READING TEXT
##########
LeNet with TensorFlow

mrgrhn
Analytics Vidhya
Published in
6 min readJan 18, 2021

LeNet is considered to be the ancestor of convolutional neural networks and is a well-known model among the computer vision community.

LeNet for Digit Recognition
LeNet for Digit Recognition

Introduction

LeNet is one of the most fundamental deep learning models that is primarily used to classify handwritten digits. Proposed by Yann LeCun[1] in 1989, LeNet is one of the earliest neural networks that employ the convolution operation. Combining newly developed back-propagation algorithms with convolutional neural networks, LeCun et al. became pioneers of image classification using deep learning. The name LeNet is mostly used interchangeably with LeNet-5 which indicates the kernel size of the convolution masks.

This tutorial is intended for beginners to demonstrate a basic TensorFlow implementation of LeNet on the MNIST dataset. References to the related papers are shared at the end of the blog post. For a better understanding of the underlying concepts you can go through these videos:

Backpropagation:

Convolutional Neural Networks:

LeNet with TensorFlow

Tensorflow is one of, if not the, most popular deep learning frameworks that enables machine learning enthusiasts to work with general prototype models. Although it is not a good habit to build models by the default settings of TensorFlow without inspecting the consequences of certain design choices, Keras (a deep learning library that performs on TensorFlow backend) makes it fairly easy to test flexible models when utilized properly.
##########
RECORD SET
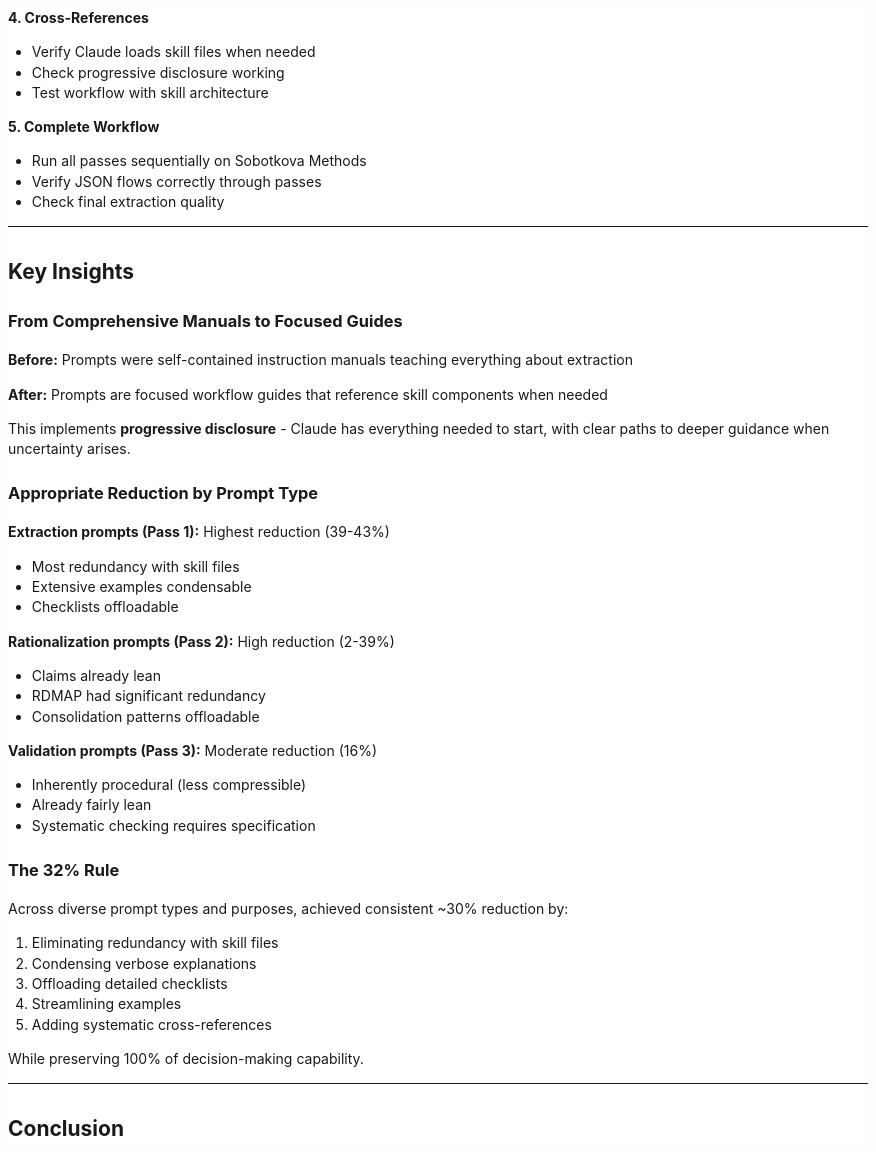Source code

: **4. Cross-References**
- Verify Claude loads skill files when needed
- Check progressive disclosure working
- Test workflow with skill architecture

**5. Complete Workflow**
- Run all passes sequentially on Sobotkova Methods
- Verify JSON flows correctly through passes
- Check final extraction quality

---

## Key Insights

### From Comprehensive Manuals to Focused Guides

**Before:** Prompts were self-contained instruction manuals teaching everything about extraction

**After:** Prompts are focused workflow guides that reference skill components when needed

This implements **progressive disclosure** - Claude has everything needed to start, with clear paths to deeper guidance when uncertainty arises.

### Appropriate Reduction by Prompt Type

**Extraction prompts (Pass 1):** Highest reduction (39-43%)
- Most redundancy with skill files
- Extensive examples condensable
- Checklists offloadable

**Rationalization prompts (Pass 2):** High reduction (2-39%)
- Claims already lean
- RDMAP had significant redundancy
- Consolidation patterns offloadable

**Validation prompts (Pass 3):** Moderate reduction (16%)
- Inherently procedural (less compressible)
- Already fairly lean
- Systematic checking requires specification

### The 32% Rule

Across diverse prompt types and purposes, achieved consistent ~30% reduction by:
1. Eliminating redundancy with skill files
2. Condensing verbose explanations
3. Offloading detailed checklists
4. Streamlining examples
5. Adding systematic cross-references

While preserving 100% of decision-making capability.

---

## Conclusion
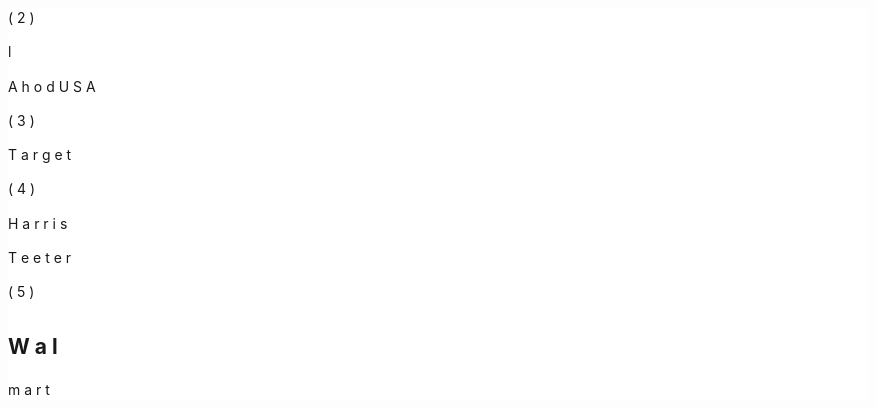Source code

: (
2
)

l

A
h
o
d
U
S
A

(
3
)

T
a
r
g
e
t

(
4
)

H
a
r
r
i
s

T
e
e
t
e
r

(
5
)

W
a
l
-

m
a
r
t
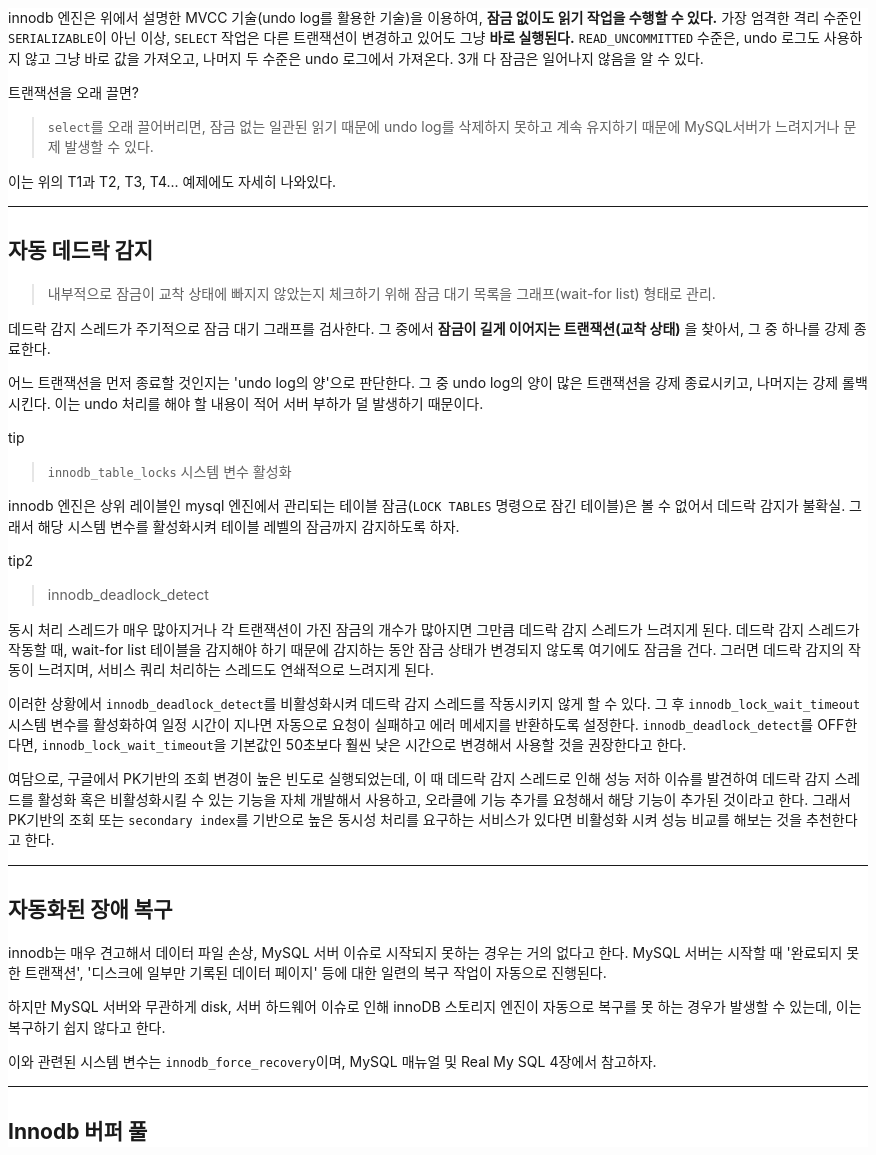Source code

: innodb 엔진은 위에서 설명한 MVCC 기술(undo log를 활용한 기술)을 이용하여, **잠금 없이도 읽기 작업을 수행할 수 있다.**
가장 엄격한 격리 수준인 `SERIALIZABLE`이 아닌 이상, `SELECT` 작업은 다른 트랜잭션이 변경하고 있어도 그냥 **바로 실행된다.**
`READ_UNCOMMITTED` 수준은, undo 로그도 사용하지 않고 그냥 바로 값을 가져오고, 나머지 두 수준은 undo 로그에서 가져온다. 3개 다 잠금은 일어나지 않음을 알 수 있다.

트랜잭션을 오래 끌면?
> `select`를 오래 끌어버리면, 잠금 없는 일관된 읽기 때문에 undo log를 삭제하지 못하고 계속 유지하기 때문에 MySQL서버가 느려지거나 문제 발생할 수 있다.

이는 위의 T1과 T2, T3, T4... 예제에도 자세히 나와있다.

---

## 자동 데드락 감지

> 내부적으로 잠금이 교착 상태에 빠지지 않았는지 체크하기 위해 잠금 대기 목록을 그래프(wait-for list) 형태로 관리.

데드락 감지 스레드가 주기적으로 잠금 대기 그래프를 검사한다. 그 중에서 **잠금이 길게 이어지는 트랜잭션(교착 상태)** 을 찾아서, 그 중 하나를 강제 종료한다.

어느 트랜잭션을 먼저 종료할 것인지는 'undo log의 양'으로 판단한다. 그 중 undo log의 양이 많은 트랜잭션을 강제 종료시키고, 나머지는 강제 롤백시킨다.
이는 undo 처리를 해야 할 내용이 적어 서버 부하가 덜 발생하기 때문이다.

tip
> `innodb_table_locks` 시스템 변수 활성화

innodb 엔진은 상위 레이블인 mysql 엔진에서 관리되는 테이블 잠금(`LOCK TABLES` 명령으로 잠긴 테이블)은 볼 수 없어서 데드락 감지가 불확실. 그래서 해당 시스템 변수를 활성화시켜 테이블 레벨의 잠금까지 감지하도록 하자.

tip2
> innodb_deadlock_detect

동시 처리 스레드가 매우 많아지거나 각 트랜잭션이 가진 잠금의 개수가 많아지면 그만큼 데드락 감지 스레드가 느려지게 된다.
데드락 감지 스레드가 작동할 때, wait-for list 테이블을 감지해야 하기 때문에 감지하는 동안 잠금 상태가 변경되지 않도록 여기에도 잠금을 건다. 그러면 데드락 감지의 작동이 느려지며, 서비스 쿼리 처리하는 스레드도 연쇄적으로 느려지게 된다.

이러한 상황에서 `innodb_deadlock_detect`를 비활성화시켜 데드락 감지 스레드를 작동시키지 않게 할 수 있다. 그 후 `innodb_lock_wait_timeout` 시스템 변수를 활성화하여 일정 시간이 지나면 자동으로 요청이 실패하고 에러 메세지를 반환하도록 설정한다. `innodb_deadlock_detect`를 OFF한다면, `innodb_lock_wait_timeout`을 기본값인 50초보다 훨씬 낮은 시간으로 변경해서 사용할 것을 권장한다고 한다.

여담으로, 구글에서 PK기반의 조회 변경이 높은 빈도로 실행되었는데, 이 때 데드락 감지 스레드로 인해 성능 저하 이슈를 발견하여 데드락 감지 스레드를 활성화 혹은 비활성화시킬 수 있는 기능을 자체 개발해서 사용하고, 오라클에 기능 추가를 요청해서 해당 기능이 추가된 것이라고 한다.
그래서 PK기반의 조회 또는 `secondary index`를 기반으로 높은 동시성 처리를 요구하는 서비스가 있다면 비활성화 시켜 성능 비교를 해보는 것을 추천한다고 한다.

---

## 자동화된 장애 복구

innodb는 매우 견고해서 데이터 파일 손상, MySQL 서버 이슈로 시작되지 못하는 경우는 거의 없다고 한다.
MySQL 서버는 시작할 때 '완료되지 못한 트랜잭션', '디스크에 일부만 기록된 데이터 페이지' 등에 대한 일련의 복구 작업이 자동으로 진행된다.

하지만 MySQL 서버와 무관하게 disk, 서버 하드웨어 이슈로 인해 innoDB 스토리지 엔진이 자동으로 복구를 못 하는 경우가 발생할 수 있는데, 이는 복구하기 쉽지 않다고 한다.

이와 관련된 시스템 변수는 `innodb_force_recovery`이며, MySQL 매뉴얼 및 Real My SQL 4장에서 참고하자.

---

## Innodb 버퍼 풀
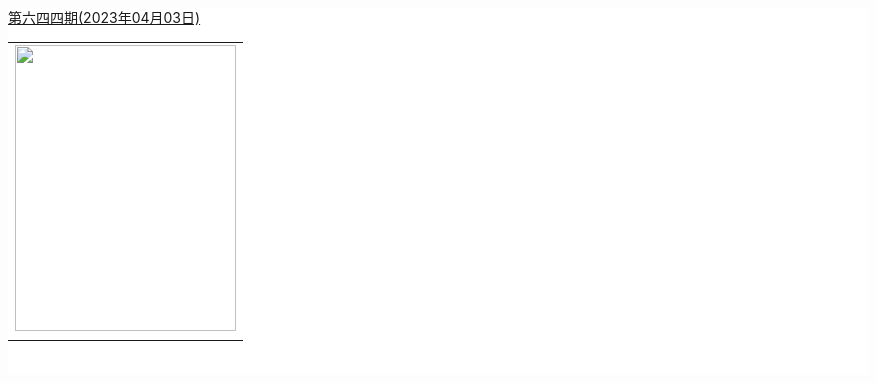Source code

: <a href="https://gitlab.com/pdf_edit/pdfkit/-/raw/master/tests/pdf/208699.pdf">第六四四期(2023年04月03日)</a><br><table ><tr><td VALIGN=TOP width="221" height="286"><a href="https://gitlab.com/pdf_edit/pdfkit/-/raw/master/tests/pdf/208699.pdf" ><img width=221 height=286 src="https://qikan.minghui.org/mhqkpage/qikanimage/2023/04/02/mhzb_weifang_644_pdf-cover.png"></a></td></tr></table><br>

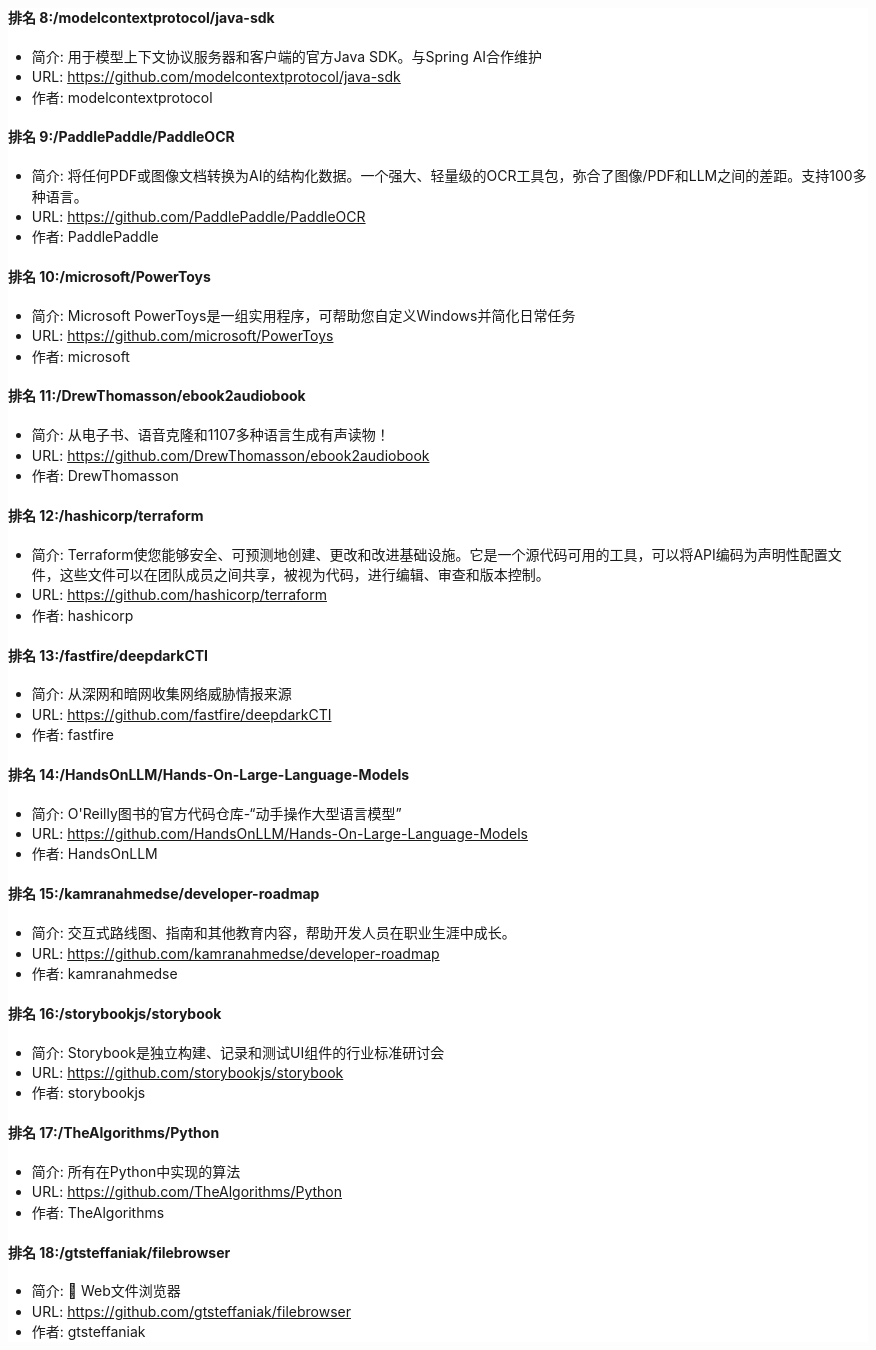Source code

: #### 排名 8:/modelcontextprotocol/java-sdk
- 简介: 用于模型上下文协议服务器和客户端的官方Java SDK。与Spring AI合作维护
- URL: https://github.com/modelcontextprotocol/java-sdk
- 作者: modelcontextprotocol 

#### 排名 9:/PaddlePaddle/PaddleOCR
- 简介: 将任何PDF或图像文档转换为AI的结构化数据。一个强大、轻量级的OCR工具包，弥合了图像/PDF和LLM之间的差距。支持100多种语言。
- URL: https://github.com/PaddlePaddle/PaddleOCR
- 作者: PaddlePaddle 

#### 排名 10:/microsoft/PowerToys
- 简介: Microsoft PowerToys是一组实用程序，可帮助您自定义Windows并简化日常任务
- URL: https://github.com/microsoft/PowerToys
- 作者: microsoft 

#### 排名 11:/DrewThomasson/ebook2audiobook
- 简介: 从电子书、语音克隆和1107多种语言生成有声读物！
- URL: https://github.com/DrewThomasson/ebook2audiobook
- 作者: DrewThomasson 

#### 排名 12:/hashicorp/terraform
- 简介: Terraform使您能够安全、可预测地创建、更改和改进基础设施。它是一个源代码可用的工具，可以将API编码为声明性配置文件，这些文件可以在团队成员之间共享，被视为代码，进行编辑、审查和版本控制。
- URL: https://github.com/hashicorp/terraform
- 作者: hashicorp 

#### 排名 13:/fastfire/deepdarkCTI
- 简介: 从深网和暗网收集网络威胁情报来源
- URL: https://github.com/fastfire/deepdarkCTI
- 作者: fastfire 

#### 排名 14:/HandsOnLLM/Hands-On-Large-Language-Models
- 简介: O'Reilly图书的官方代码仓库-“动手操作大型语言模型”
- URL: https://github.com/HandsOnLLM/Hands-On-Large-Language-Models
- 作者: HandsOnLLM 

#### 排名 15:/kamranahmedse/developer-roadmap
- 简介: 交互式路线图、指南和其他教育内容，帮助开发人员在职业生涯中成长。
- URL: https://github.com/kamranahmedse/developer-roadmap
- 作者: kamranahmedse 

#### 排名 16:/storybookjs/storybook
- 简介: Storybook是独立构建、记录和测试UI组件的行业标准研讨会
- URL: https://github.com/storybookjs/storybook
- 作者: storybookjs 

#### 排名 17:/TheAlgorithms/Python
- 简介: 所有在Python中实现的算法
- URL: https://github.com/TheAlgorithms/Python
- 作者: TheAlgorithms 

#### 排名 18:/gtsteffaniak/filebrowser
- 简介: 📂 Web文件浏览器
- URL: https://github.com/gtsteffaniak/filebrowser
- 作者: gtsteffaniak 

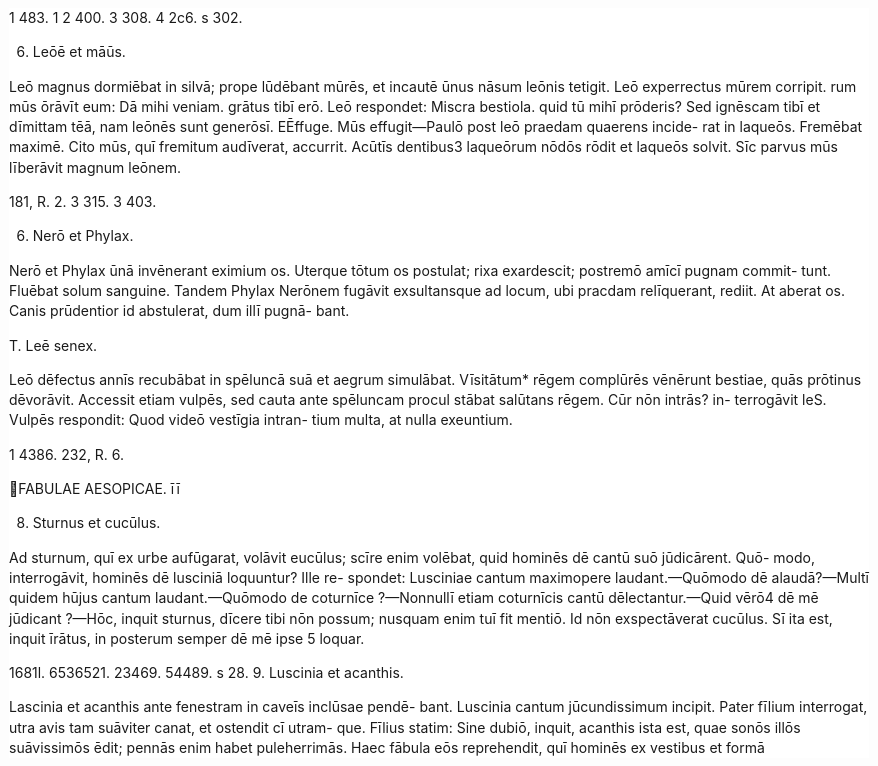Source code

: 1 483. 1 2 400. 3 308. 4 2c6. s 302.

6. Leōē et māūs.

Leō magnus dormiēbat in silvā; prope lūdēbant mūrēs, et
incautē ūnus nāsum leōnis tetigit. Leō experrectus mūrem
corripit. rum mūs ōrāvīt eum: Dā mihi veniam. grātus tibī
erō. Leō respondet: Miscra bestiola. quid tū mihī prōderis?
Sed ignēscam tibī et dīmittam tēā, nam leōnēs sunt generōsī.
EĒffuge. Mūs effugit—Paulō post leō praedam quaerens incide-
rat in laqueōs. Fremēbat maximē. Cito mūs, quī fremitum
audīverat, accurrit. Acūtīs dentibus3 laqueōrum nōdōs rōdit
et laqueōs solvit. Sīc parvus mūs līberāvit magnum leōnem.

181, R. 2. 3 315. 3 403.

6. Nerō et Phylax.

Nerō et Phylax ūnā invēnerant eximium os. Uterque tōtum
os postulat; rixa exardescit; postremō amīcī pugnam commit-
tunt. Fluēbat solum sanguine. Tandem Phylax Nerōnem
fugāvit exsultansque ad locum, ubi pracdam relīquerant, rediit.
At aberat os. Canis prūdentior id abstulerat, dum illī pugnā-
bant.

T. Leē senex.

Leō dēfectus annīs recubābat in spēluncā suā et aegrum
simulābat. Vīsitātum* rēgem complūrēs vēnērunt bestiae,
quās prōtinus dēvorāvit. Accessit etiam vulpēs, sed cauta ante
spēluncam procul stābat salūtans rēgem. Cūr nōn intrās? in-
terrogāvit leS. Vulpēs respondit: Quod videō vestīgia intran-
tium multa, at nulla exeuntium.

1 4386. 232, R. 6.

FABULAE AESOPICAE. īī

8. Sturnus et cucūlus.

Ad sturnum, quī ex urbe aufūgarat, volāvit eucūlus; scīre
enim volēbat, quid hominēs dē cantū suō jūdicārent. Quō-
modo, interrogāvit, hominēs dē lusciniā loquuntur? Ille re-
spondet: Lusciniae cantum maximopere laudant.—Quōmodo dē
alaudā?—Multī quidem hūjus cantum laudant.—Quōmodo de
coturnīce ?—Nonnullī etiam coturnīcis cantū dēlectantur.—Quid
vērō4 dē mē jūdicant ?—Hōc, inquit sturnus, dīcere tibi nōn
possum; nusquam enim tuī fit mentiō. Id nōn exspectāverat
cucūlus. Sī ita est, inquit īrātus, in posterum semper dē mē
ipse 5 loquar.

1681l. 6536521. 23469. 54489. s 28.
9. Luscinia et acanthis.

Lascinia et acanthis ante fenestram in caveīs inclūsae pendē-
bant. Luscinia cantum jūcundissimum incipit. Pater fīlium
interrogat, utra avis tam suāviter canat, et ostendit cī utram-
que. Fīlius statim: Sine dubiō, inquit, acanthis ista est, quae
sonōs illōs suāvissimōs ēdit; pennās enim habet puleherrimās.
Haec fābula eōs reprehendit, quī hominēs ex vestibus et formā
##########
Reproduce the stretch of the LeNet tutorial from "Introduction" through "the convolution masks.". Rely on the LeNet tutorial alone.

EXERCISE RESPONSE
Introduction

LeNet is one of the most fundamental deep learning models that is primarily used to classify handwritten digits. Proposed by Yann LeCun[1] in 1989, LeNet is one of the earliest neural networks that employ the convolution operation. Combining newly developed back-propagation algorithms with convolutional neural networks, LeCun et al. became pioneers of image classification using deep learning. The name LeNet is mostly used interchangeably with LeNet-5 which indicates the kernel size of the convolution masks.